Entries drawn from a collection -
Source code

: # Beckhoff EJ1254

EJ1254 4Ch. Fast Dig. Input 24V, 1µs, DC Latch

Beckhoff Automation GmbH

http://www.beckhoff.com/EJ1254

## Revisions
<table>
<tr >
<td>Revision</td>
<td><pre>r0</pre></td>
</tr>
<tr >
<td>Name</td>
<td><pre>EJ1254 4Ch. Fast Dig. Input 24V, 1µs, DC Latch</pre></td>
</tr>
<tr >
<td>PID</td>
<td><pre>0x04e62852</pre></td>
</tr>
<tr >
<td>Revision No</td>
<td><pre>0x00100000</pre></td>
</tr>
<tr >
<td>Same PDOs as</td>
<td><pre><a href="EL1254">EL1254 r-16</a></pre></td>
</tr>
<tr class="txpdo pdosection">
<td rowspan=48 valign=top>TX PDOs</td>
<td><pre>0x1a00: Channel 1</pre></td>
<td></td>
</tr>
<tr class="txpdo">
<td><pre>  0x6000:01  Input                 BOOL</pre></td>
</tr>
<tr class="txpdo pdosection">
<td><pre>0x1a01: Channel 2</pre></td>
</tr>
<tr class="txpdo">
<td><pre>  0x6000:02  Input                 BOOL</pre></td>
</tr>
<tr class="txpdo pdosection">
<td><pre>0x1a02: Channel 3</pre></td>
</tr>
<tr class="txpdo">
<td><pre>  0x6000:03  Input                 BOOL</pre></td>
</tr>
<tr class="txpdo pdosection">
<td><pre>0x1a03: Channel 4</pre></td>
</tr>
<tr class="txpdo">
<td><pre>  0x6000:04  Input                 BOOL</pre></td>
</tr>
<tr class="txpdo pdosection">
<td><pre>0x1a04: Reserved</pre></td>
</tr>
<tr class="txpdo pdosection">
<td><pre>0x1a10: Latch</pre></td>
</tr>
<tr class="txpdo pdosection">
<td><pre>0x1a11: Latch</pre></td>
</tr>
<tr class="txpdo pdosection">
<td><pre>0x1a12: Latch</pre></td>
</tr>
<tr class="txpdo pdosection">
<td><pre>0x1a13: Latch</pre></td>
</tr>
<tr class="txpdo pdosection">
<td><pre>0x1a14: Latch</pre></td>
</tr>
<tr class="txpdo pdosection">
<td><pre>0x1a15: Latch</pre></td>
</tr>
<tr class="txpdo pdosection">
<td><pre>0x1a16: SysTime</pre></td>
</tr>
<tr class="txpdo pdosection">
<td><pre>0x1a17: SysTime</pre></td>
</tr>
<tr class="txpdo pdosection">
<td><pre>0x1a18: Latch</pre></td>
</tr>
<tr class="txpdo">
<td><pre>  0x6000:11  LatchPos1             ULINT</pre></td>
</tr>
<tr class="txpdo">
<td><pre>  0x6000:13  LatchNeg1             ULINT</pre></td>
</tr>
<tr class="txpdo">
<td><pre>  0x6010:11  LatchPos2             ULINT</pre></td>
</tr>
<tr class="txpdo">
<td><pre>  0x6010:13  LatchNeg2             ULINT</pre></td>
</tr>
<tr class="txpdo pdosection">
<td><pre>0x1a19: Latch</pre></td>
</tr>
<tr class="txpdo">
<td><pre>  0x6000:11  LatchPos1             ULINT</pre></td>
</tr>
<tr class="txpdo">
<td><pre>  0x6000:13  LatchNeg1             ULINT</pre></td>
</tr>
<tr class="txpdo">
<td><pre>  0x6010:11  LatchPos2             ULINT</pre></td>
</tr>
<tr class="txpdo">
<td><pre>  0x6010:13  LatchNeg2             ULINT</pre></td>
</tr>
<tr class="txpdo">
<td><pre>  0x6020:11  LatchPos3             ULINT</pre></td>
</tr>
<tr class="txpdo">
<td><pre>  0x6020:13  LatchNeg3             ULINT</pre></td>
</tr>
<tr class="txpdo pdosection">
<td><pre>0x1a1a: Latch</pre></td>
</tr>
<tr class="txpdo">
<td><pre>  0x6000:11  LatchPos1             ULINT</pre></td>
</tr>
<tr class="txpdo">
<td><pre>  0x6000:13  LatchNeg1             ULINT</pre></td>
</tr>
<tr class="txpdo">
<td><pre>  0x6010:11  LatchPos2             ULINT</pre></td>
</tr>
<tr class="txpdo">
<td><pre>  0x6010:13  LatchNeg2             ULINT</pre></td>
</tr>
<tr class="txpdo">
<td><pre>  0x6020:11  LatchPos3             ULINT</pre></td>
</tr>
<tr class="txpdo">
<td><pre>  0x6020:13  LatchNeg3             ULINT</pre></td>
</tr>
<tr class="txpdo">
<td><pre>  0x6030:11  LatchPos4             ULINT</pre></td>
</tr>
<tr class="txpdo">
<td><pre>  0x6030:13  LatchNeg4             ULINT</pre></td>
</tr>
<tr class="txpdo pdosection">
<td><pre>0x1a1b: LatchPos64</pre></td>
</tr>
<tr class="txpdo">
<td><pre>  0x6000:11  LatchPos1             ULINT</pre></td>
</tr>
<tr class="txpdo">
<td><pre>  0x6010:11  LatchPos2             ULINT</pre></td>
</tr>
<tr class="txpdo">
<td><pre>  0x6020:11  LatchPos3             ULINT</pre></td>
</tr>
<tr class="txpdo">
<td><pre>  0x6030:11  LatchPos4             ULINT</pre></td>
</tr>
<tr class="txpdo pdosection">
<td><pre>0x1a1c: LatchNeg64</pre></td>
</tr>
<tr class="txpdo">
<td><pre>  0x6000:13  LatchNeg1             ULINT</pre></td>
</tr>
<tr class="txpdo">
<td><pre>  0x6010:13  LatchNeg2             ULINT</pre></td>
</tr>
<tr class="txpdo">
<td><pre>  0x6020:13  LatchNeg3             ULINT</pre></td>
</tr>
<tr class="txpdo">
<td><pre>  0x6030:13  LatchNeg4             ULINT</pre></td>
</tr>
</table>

PROBLEM STATEMENT -
Please copy the records word for word, from their start through the line containing "http://www.beckhoff.com/EJ1254", including that line.

RESPONSE TO THIS TASK -
Source code

: # Beckhoff EJ1254

EJ1254 4Ch. Fast Dig. Input 24V, 1µs, DC Latch

Beckhoff Automation GmbH

http://www.beckhoff.com/EJ1254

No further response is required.